The Mudcat Café TM
Thread #125224   Message #2771398
Posted By: Gibb Sahib
22-Nov-09 - 06:23 PM
Thread Name: Shanty or Chantey?
Subject: RE: Shanty or Chantey?
Hi EBarnacle,

There is no question as to the validity of your approach to performing chanteys. I was suggesting something different, however. I'm speaking with respect to the form of what "chanty" seems to have first referred to.

I'm also speaking from a position of experience with instances where what one person may perceive as a "song" is not so by the people who perform it. For example, there are plenty of verses sung by Punjabis that, nonetheless, do not fall under the category of song. To cite a more familiar example, Quranic chant or the Islamic call to prayer is not a song, though listeners from other cultural backgrounds sometimes cant help feeling like it "sounds like" one. Is what a rapper does a "song"? I say no, but for lack of other terms, people might label "rap songs." Too bad, then you have people who don't get the aesthetic of rap who then say it is not "music", probably because it is not a "song" in their sense...though the rapper never claimed it was!

Songs were adapted for use as chanteys, so now we have that significant percentage of chanteys that are...songs. But let's think back, and distinguish the style of different chanteys. There ARE the ballad types. Those are the type I am suggesting were not the original item described as "chanty."

If you take "Blow the Man Down" as an example of a hybrid: As "Knock a Man Down," quite possibly an adapted cotton hoosier's "chant," it had its one-off verses, "Were you ever in Town X", a chorus that didnt mean much of anything (didnt relate to verses), and a repetitive, call and response structure. The basic couplet form of the verses, however, allowed ballad themes like "Ratcliffe Highway," "The Milkmaid" "The Fishes" etc. to be spliced onto it.

A subject for a different discussion, but to my mind it is quite clear that the needs and desires of singing chanteys as "folk songs" ...to audiences, ....for entertainment, ....by a different class of people than historically sang them...has weighted or biased our impression of chanteys towards their interpretation as ballad-like "songs" in the Anglo-European sense.

But that's water under the bridge, as they had already begun to undergo that form during their historical period. My question, however, seeks to get at how people would have first understood those early chanteys, with respect to how they classified other sung-expressions, by different groups of people, in their world at the time. Only then can we understand why "chantey" might derive from "chant" (as Lighter suggests, and I'm inclined to agree with).

kendall,
You may not give a damn, but as usual, those who do, discuss. I know your statement may be in the spirit of "don't worry about it; and let's all get along," but I don't think anyone is worried, nor are they not getting along -- it is just a question of interest.

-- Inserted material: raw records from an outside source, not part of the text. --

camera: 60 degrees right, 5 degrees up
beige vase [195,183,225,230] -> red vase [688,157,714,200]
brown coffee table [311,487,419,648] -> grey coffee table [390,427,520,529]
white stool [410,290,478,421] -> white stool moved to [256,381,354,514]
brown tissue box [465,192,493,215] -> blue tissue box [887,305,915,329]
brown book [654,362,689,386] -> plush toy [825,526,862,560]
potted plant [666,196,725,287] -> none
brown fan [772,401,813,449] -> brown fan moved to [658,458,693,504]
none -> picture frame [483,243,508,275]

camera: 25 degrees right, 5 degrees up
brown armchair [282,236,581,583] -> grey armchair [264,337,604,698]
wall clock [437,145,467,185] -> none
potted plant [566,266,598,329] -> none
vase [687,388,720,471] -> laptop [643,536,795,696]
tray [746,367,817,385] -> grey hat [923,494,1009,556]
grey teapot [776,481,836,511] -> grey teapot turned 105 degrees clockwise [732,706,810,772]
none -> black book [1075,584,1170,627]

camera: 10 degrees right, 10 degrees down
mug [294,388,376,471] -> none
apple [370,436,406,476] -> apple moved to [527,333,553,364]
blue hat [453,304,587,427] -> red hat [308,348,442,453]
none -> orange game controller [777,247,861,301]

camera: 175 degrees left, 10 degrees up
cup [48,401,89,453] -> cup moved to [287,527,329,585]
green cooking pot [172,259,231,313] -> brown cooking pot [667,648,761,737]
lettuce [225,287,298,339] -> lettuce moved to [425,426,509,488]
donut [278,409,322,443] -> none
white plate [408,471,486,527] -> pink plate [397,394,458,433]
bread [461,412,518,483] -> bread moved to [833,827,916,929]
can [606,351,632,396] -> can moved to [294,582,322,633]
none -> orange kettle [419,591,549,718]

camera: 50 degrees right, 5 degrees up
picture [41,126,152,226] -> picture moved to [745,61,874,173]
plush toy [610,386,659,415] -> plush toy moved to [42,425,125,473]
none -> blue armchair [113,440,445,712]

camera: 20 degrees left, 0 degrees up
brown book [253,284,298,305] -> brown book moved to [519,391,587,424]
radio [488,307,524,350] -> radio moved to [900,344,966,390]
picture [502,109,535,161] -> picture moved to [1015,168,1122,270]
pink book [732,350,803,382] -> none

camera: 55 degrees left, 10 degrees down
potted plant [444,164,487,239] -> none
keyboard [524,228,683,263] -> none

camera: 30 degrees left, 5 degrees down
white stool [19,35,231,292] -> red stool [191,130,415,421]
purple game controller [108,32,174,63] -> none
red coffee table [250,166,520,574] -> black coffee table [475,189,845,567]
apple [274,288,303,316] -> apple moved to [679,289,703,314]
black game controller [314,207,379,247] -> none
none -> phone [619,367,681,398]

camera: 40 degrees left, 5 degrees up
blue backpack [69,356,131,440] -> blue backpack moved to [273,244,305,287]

I think investigating the development of the word tells LOADS. It has already told me something about the dynamics of the folk revivals, and how the manipulation of terms has had its effect on perceptions of the national affiliations of chantey singing. If mis-information means that some people are being perceived by others as "pedantists" or less "authentic" in some way, or if some people from one nation feel they have more God given rights to something than people of another...if you've ever met someone, from any nation, who thinks chanteys are somehow inherently "British", or that they belong with "Irish music"...then having some correct info out there is important. Most importantly, the discussion has the potential to tell us about the nature of the chantey form and where it came from, which helps to interpret it in the present. Knowledge gives you options, while "don't think about it, just do it" means you're almost certain to be doing what someone else has set for you.